Years ago, Kellogg Corn Flakes had an advertising slogan: “Taste ’em again, for the first time” that resonated with me…loved the play on words and it is indeed true, a bowl of corn flakes did have that “first time” taste for me, nearly every time I ate them – which wasn’t very often…and I share this with you by way of an intro and re-connection to me and my contributions to this blog. As Laura points out in her post, we three have embarked on a virtual book discussion, starting Sundays and no doubt carrying on through the week. Currently, we’re reading and sharing our vistas on”Elizabeth Gilbert’s Big Magic.
I started this book several months ago and didn’t quite get into it – which surprised me because most readers/reviewers remarked on how they were highlighting and underlining and sticky-noting practically every page, if not every paragraph. Just wasn’t happening for me. I’m not sure why. When I started again, for the first time, I was still getting the same vibes as previously, but I was determined to read on! And I am, having just finished the Enchantment section. I must admit that I have 3 sticky notes. Currently, I’m about to start the Permission section.
I have never or rarely been fearful of creativity and have a very healthy respect for it, in others and myself. And perhaps that is why I didn’t totally embrace the premise of creativity = fear.
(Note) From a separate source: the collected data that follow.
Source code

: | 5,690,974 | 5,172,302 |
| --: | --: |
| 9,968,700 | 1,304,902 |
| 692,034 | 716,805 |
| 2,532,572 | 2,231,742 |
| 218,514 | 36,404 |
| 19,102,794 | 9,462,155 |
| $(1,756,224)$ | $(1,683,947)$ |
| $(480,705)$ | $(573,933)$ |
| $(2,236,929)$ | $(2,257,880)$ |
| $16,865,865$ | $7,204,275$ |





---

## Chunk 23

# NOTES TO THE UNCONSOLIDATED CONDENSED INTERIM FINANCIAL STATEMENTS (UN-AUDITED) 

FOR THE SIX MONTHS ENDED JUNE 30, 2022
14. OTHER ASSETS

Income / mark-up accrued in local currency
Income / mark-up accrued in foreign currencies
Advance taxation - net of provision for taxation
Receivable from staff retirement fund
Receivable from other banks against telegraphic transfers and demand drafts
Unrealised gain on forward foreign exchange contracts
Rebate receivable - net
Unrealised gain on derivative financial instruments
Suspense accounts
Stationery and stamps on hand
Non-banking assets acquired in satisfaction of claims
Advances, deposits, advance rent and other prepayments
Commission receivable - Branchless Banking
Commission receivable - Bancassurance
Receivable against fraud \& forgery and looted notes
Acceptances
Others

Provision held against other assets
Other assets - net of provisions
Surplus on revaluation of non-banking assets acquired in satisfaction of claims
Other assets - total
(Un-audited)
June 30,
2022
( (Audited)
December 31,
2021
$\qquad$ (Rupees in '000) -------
Rather, I think my bigger obstacle is overwhelm. I will be the first to admit that I am readily attracted to/by new ideas and can go off on a tangent in an instant. I get all excited, start down many new creative paths and caught-up in any number of projects, that I fondly dub PiPs (projects in progress...or not!). What I wind up with are: a groaning board; a host of choices to make; immobilization; overwhelm, love unrequited; etc, etc, etc. But, perhaps all is a manifestation of fear. At this juncture, I’m just not sure.
But what I am sure of is that I will continue to read this book…and others on the subjects of creativity and fear…and embrace each tasting session with curiosity. Eventually, I ‘spect I’ll discover the flow (one of my 2016 words).
To be continued…
Cheers~
Soooooo interesting how a book does or doesn’t resonate with each of us. Kudos to you for persevering and finding a use for sticky notes, lol!
Overwhelm for me is definitely a form of fear all wrapped up and tied with a bow of procrastination. In Oasis we are practicing getting in touch with our desires and noticing ‘time monsters’ and ‘shadow comforts’ that thwart us. Fascinating stuff!